Es importante subrayarlo con toda claridad: que en redes se mencione al repartidor de leche contaminada como posible “padrino” político de estos grupos, no convierte esas acusaciones en hechos probados; pero tampoco las hace irrelevantes. Son el síntoma de una desconfianza profunda hacia la manera en que se gestionan las protestas en la capital y hacia la relación, cada vez más opaca, entre poder político, fuerza pública y grupos de choque.
Mientras esa sombra no se disipe con información verificable, investigaciones serias y transparencia real, la duda seguirá creciendo y la ciudadanía tendrá razones de sobra para sospechar que la violencia en las marchas no es sólo obra de unos cuantos encapuchados anónimos, cuyo modus operandi es no participan del recorrido completo, no dialogar con nadie y obviamente, no representan a los miles de personas que marchan pacíficamente. Se mantienen al margen hasta llegar al punto crítico del trayecto. Su fórmula es siempre la misma: infiltrar, provocar y reventar. Y a conveniencia, el gobierno federal y local, se desentiende y acusa a los manifestantes de formar parte de la espiral violenta de estos grupos.
Carteles, consignas y un reclamo legítimo de seguridad
En la marcha nacional del sábado, esta distorsión quedó nuevamente clara. Mientras la ciudadanía protestaba con carteles, consignas y un reclamo legítimo de seguridad, los encapuchados iniciaron la confrontación y dieron el pretexto perfecto para que las voces afines al poder acusaran a toda la marcha de “provocadora” o “golpista”. Es el mismo guion que se ha utilizado en cada protesta importante de los últimos tiempos.
Significativamente el daño es doble. Por un lado, estos grupos violentos arruinan el sentido de las marchas y colocan en riesgo a la población que acude de buena fe. Por otro, sus acciones se convierten en munición para el discurso oficial: bastan unos minutos de caos para que se etiquete a toda la movilización como “provocadora”, “derechista”, “radical” o “golpista”. Así, la inconformidad genuina de miles de personas queda subordinada a la estrategia de unos cuantos encapuchados.

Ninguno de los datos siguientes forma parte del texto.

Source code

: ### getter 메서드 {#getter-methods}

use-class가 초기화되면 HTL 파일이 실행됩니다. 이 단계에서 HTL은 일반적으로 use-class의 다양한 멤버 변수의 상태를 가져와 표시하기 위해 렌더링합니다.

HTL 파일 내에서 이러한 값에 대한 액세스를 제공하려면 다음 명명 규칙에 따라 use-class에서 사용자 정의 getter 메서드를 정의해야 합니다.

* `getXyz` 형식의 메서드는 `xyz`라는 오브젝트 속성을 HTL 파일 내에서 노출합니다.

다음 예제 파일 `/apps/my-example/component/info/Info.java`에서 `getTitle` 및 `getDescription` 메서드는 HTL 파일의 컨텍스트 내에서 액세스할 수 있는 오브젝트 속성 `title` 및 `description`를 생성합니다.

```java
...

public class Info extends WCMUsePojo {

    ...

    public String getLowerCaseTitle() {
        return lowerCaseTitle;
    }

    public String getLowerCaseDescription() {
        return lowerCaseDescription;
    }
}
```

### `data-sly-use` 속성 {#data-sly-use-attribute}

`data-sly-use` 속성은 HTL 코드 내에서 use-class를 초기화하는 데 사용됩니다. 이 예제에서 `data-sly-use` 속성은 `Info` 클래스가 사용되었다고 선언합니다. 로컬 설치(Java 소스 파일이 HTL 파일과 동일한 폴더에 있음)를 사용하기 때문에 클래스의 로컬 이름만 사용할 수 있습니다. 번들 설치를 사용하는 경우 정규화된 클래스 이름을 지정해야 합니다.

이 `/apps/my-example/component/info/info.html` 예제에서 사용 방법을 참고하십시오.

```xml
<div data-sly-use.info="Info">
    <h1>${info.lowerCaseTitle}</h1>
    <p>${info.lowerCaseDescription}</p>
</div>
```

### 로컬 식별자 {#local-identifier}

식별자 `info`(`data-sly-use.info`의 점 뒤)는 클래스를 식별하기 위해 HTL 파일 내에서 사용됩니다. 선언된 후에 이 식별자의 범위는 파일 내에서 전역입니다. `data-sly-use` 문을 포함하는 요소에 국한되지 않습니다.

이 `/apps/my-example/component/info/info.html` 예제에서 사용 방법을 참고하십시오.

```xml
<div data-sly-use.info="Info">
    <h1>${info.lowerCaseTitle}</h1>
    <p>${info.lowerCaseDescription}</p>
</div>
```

La marcha del 15 de noviembre encaja en ese esquema. La ciudadanía marchó durante horas de manera ordenada y pacífica hasta el Zócalo, hasta que el grupo de siempre entró en escena: vándalos embozados, con herramientas y explosivos caseros, vallas derribadas, enfrentamiento con la policía y gas lacrimógeno, alcanzando a quienes no habían roto ni un vidrio.
Luego vino el boletín del gobierno y, casi de inmediato, el coro de seguidores que repitió la versión oficial como si se tratara de verdad absoluta, ignorando por completo el testimonio real de quienes sí estuvimos en la calle y no de la franja menos pensante, los comentócratas del oficialismo y repetidores disciplinados de la narrativa oficial, convenientemente alineados a la nómina del gobierno actual.
Hoy, lo que está en juego no es sólo el registro de los hechos, sino la verdad pública. Mientras no se deslinde con claridad quién organiza, financia o moviliza sistemáticamente a estos grupos, las marchas ciudadanas seguirán siendo vulnerables a la manipulación. Y mientras esa manipulación exista, la ciudadanía tendrá que repetirlo una y otra vez: los violentos no son parte de la marcha, como intenta imponer la narrativa gubernamental y sus adláteres.